In June, the U.S. Bureau of Labor Statistics announced that over the last year prices surged, exemplifying a key post-pandemic challenge facing retailers.
Amid ongoing supply chain woes, the global economic effects of the war in Ukraine, and fears of an impending recession, inflation continues to be a key concern. Compounding these challenges, the Federal Reserve is expected to continue raising interest rates through the end of the year, which will make access to much-needed capital even more costly.
In the current climate, digital transformation tools are of growing interest to retailers. According to an Economist Impact study sponsored by SAP, 78.6% of retail respondents have seen a modest to significant rise in spending to support digital transformation.
The long-term benefits of digital transformation are numerous. Digital transformation, or “digitalization,” applies the latest computing technology and industry best practices to key business processes like source-to-pay and procure-to-pay.
It enables procurement and finance teams to work across a cloud-based “digital supply network” with thousands of suppliers, distribution centers, transportation companies, as well as select financial institutions. This access to real-time data allows businesses to anticipate changes in the economic landscape or explore alternative sourcing options.
Digitalization opens the door to more effective strategies retail CPOs and CFOs can use to moderate the effects of inflation, and other negative economic influences.
Digital supply networks help reduce cost and mitigate risk
Procurement is experiencing a once-in-a-generation moment, in which it is evolving from being considered a “cost savings function” to a central and strategic aspect of business decision making.
During this period of inflation, procurement leaders should focus on their core mission: to source goods and services at competitive prices and ensure effective delivery.
With rising prices and goods in short supply, a digital supply network gives retail CPOs the tools to:
- Identify and onboard lower cost suppliers quickly.
- Automate manual trading partner collaboration to increase productivity and focus procurement teams on strategic initiatives.
- Reduce end-to-end costs by redirecting supply and distribution channels to low-congestion ports and lower-cost ocean lanes.
- Diversify supplier base to reduce risk.
- Monitor alerts about inventory and order shipment delays and take action to prevent revenue loss.
Now is the time to dust off your working capital management strategy
For several years preceding the pandemic, working capital management strategies were not hot topics in the finance world. Interest rates were low, cash was plentiful, and the economy was growing at a steady rate.
In the current inflationary period, liquidity is the name of the game. Retailers are asking themselves, “How do I secure the cash to build the inventories required to meet consumer demand?” Suppliers are asking, “How do I get the funds to finance my orders?”
Now is the time to develop or refine a working capital management strategy. At a high level these are some of the key actions that comprise an effective strategy:
- Monitor your working capital position.

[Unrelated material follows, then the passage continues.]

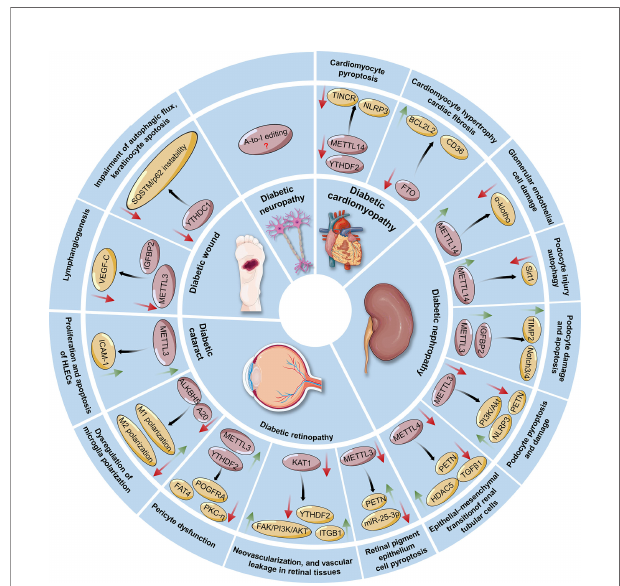
FIGURE 4 | Regulatory roles and possible mechanisms of RNA modi fi cations in the pathogenesis of diabetes-associated complications, including diabetic cardiomyopathy, nephropathy, retinopathy, cataracts, wounds, and neuropathy. The green arrow indicates an increase in the change, whereas the red arrow indicates a decrease in the change. METTL3/14/16 , Methyltransferase-like 3, 14, 16; FTO , Fat mass and obesity-associated protein; ALKBH5 , ALKB homolog 5; YTHDF2 , YT521-B homology (YTH) protein families including YTH domain family 2; YTHDC1 , YTH domain containing 1; TINCR: Terminal differentiation-induced noncoding RNA; NLRP3 , Nucleotide-binding domain (NBD) and leucine-rich repeat (LRR) pyrin-domain containing protein 3; TIMP2 , Tissue inhibitor of metalloproteinases 2; IGF2BPs , Insulin-like growth factor 2 mRNA-binding proteins; HDAC5 , Histone deacetylase 5; ITGB1 , Integrin b 1; KAT1 , Lysine acetyltransferase 1; ICAM-1 , Intercellular adhesion molecule-1; SQSTM1 , Sequestosome 1; VEGF-C , Vascular endothelial growth factor C. HLECs , Human lens epithelial cells; A20 , Also known as tumor necrosis factor-a induced protein 3 (TNFAIP3); ALKBH5 , ALKB homolog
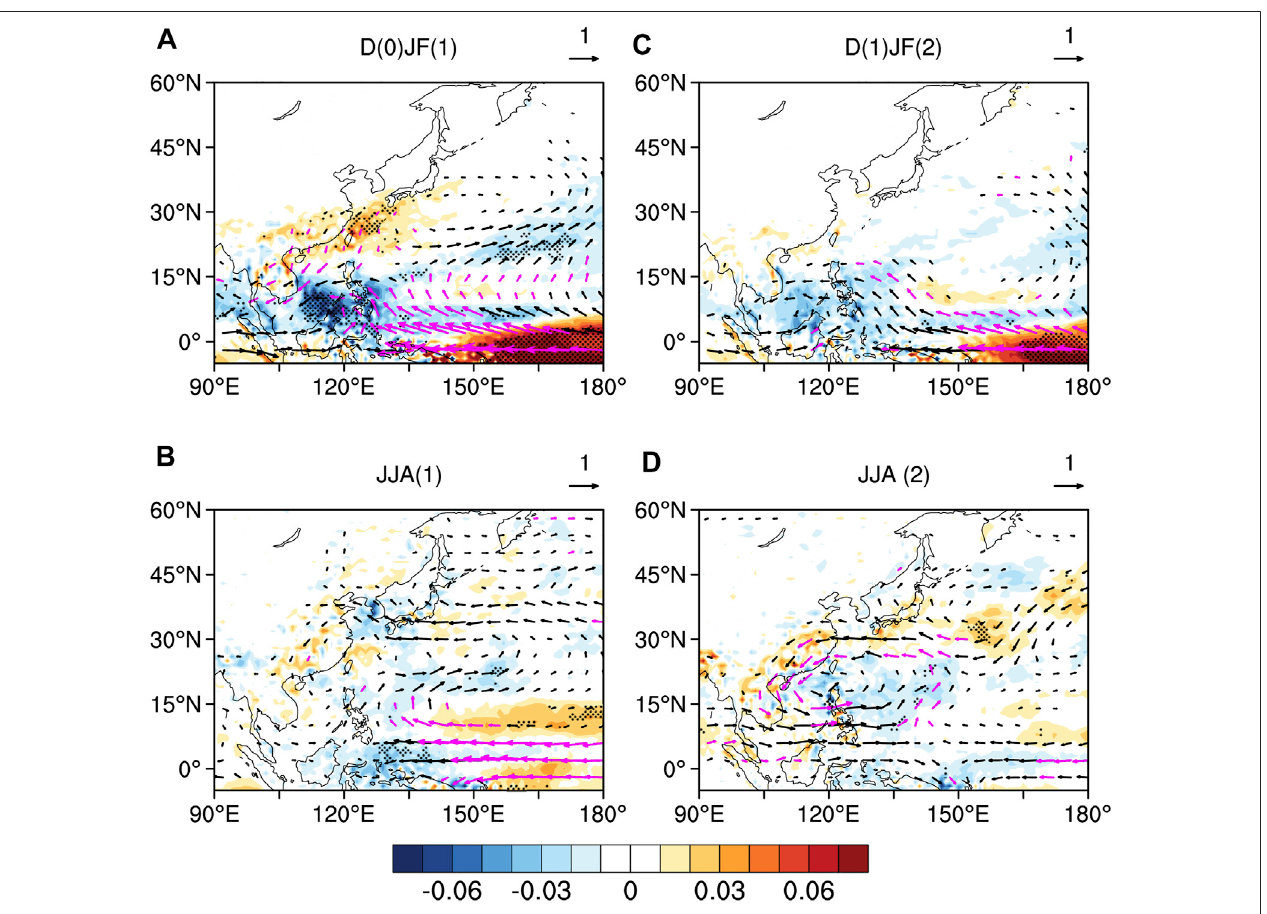
FIGURE6| CompositesofanomalousVIMFs(vector, units:10 − 5 g m − 1 s − 1 )andtheirdivergence(shaded,units:10 − 5 g m − 2 s − 1 )during (A) D(0)JF(1), (B) JJA(1), (C) D (1) JF (2), and (D) JJA (2). Dotted areas and purple vectors indicate values exceeding the 90% con fi dence level determined using a two-tailed Student ’ s t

Closely monitor available cash and liquidity forecasts for your business and be prepared to take proactive steps.
- Reduce costs by paying early. Leverage the availability of capital afforded by working capital solutions to negotiate early payment discounts with your suppliers.
- Extend receivables or supply chain financing to suppliers. Although early payment can help your suppliers with their cash position, that may not be enough to ensure they have the funds they need to produce the goods you need. Working capital solutions enable you to offer affordable options to bridge the “cash gap” and keep production rolling.
- Purchase and hold inventory. In inflationary times, the value of goods is likely to increase over time. As part of your overall strategy, consider building your inventory before prices go up.
- Think collaboration. The capital liquidity of your suppliers can be critical to your business, but your cash flows may not always be in sync. As a guiding principle, implement a collaborative working capital management strategy that considers the needs of your business and of your suppliers to ensure the health of your supply chain.
An effective working capital management strategy gives retail businesses, regardless of size, the tools to collaborate with suppliers with clear benefits. With a healthy supply chain, goods are more likely to be available when you need them, and collaborative relationships with suppliers can help to mitigate unanticipated challenges.
Effective digitalization grants business decision-makers greater visibility into all aspects of a supply chain and makes it possible to implement more comprehensive working capital management strategies for long-term growth and economic resiliency.